There is a thing called the door effect. When you walk through a doorway from the office to the living room, you do a context shift. You’re no longer thinking in office mode, now you’re in living room mode. I suspect the same context phenomena is how chess masters can play multiple games.
When you click on a node in TheBrain, it becomes it’s own little context. A traditional mind map can display too much, if there’s any substance in my theory.
In fact, when people laugh at the old guy who can’t remember what he went to the kitchen for, they are actually laughing at an unwanted symptom of otherwise highly evolved, perfected context switching.
Personally, I’ve had that “problem” as long as I can remember. It’s not dotage, it’s muscular cranial organization at its best.
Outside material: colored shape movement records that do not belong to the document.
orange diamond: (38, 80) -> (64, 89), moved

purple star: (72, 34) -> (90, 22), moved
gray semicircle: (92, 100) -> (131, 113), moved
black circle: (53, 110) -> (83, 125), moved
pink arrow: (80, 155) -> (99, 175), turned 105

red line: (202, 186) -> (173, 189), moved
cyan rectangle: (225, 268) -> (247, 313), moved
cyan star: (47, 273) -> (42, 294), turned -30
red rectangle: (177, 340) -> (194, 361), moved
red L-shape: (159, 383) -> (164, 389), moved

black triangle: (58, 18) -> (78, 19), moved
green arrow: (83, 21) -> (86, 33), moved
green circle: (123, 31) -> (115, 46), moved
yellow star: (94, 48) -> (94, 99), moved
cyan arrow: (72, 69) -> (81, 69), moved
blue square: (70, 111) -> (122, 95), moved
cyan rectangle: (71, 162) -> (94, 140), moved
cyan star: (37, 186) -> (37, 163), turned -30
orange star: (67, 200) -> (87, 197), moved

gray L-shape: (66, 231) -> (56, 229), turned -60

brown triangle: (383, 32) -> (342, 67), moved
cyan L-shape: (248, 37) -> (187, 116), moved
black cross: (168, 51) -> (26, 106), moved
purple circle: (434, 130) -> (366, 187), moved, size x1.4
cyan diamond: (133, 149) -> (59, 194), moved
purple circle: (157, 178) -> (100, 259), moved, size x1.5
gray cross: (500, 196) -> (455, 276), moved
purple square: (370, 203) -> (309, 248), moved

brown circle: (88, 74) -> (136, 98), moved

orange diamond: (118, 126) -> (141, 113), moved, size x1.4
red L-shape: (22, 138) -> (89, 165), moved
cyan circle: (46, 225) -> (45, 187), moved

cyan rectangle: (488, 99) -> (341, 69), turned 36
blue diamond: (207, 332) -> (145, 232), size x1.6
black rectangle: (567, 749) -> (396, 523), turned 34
So, when, um, what was I going to say? Dadgumit…
Posted by Paul Korm
Nov 19, 2017 at 02:34 PM
I believe TheBrain 9 is about as non-beta it can be while still be called a “Late Beta” by the company. It’s the default download. If you go looking for TheBrain 8 you see “Although no longer supported, you can still download version 8 and earlier.”
I’m not a sales rep for TheBrain, but they offer a 30-day trial.
Posted by Paul Korm
Nov 21, 2017 at 03:04 PM
TheBrain yesterday issued an update to v9 (b231) that re-introduces two-way sync with Google Calendars.
This feature has been on vacation since TheBrain 8 and it’s good to see it come back.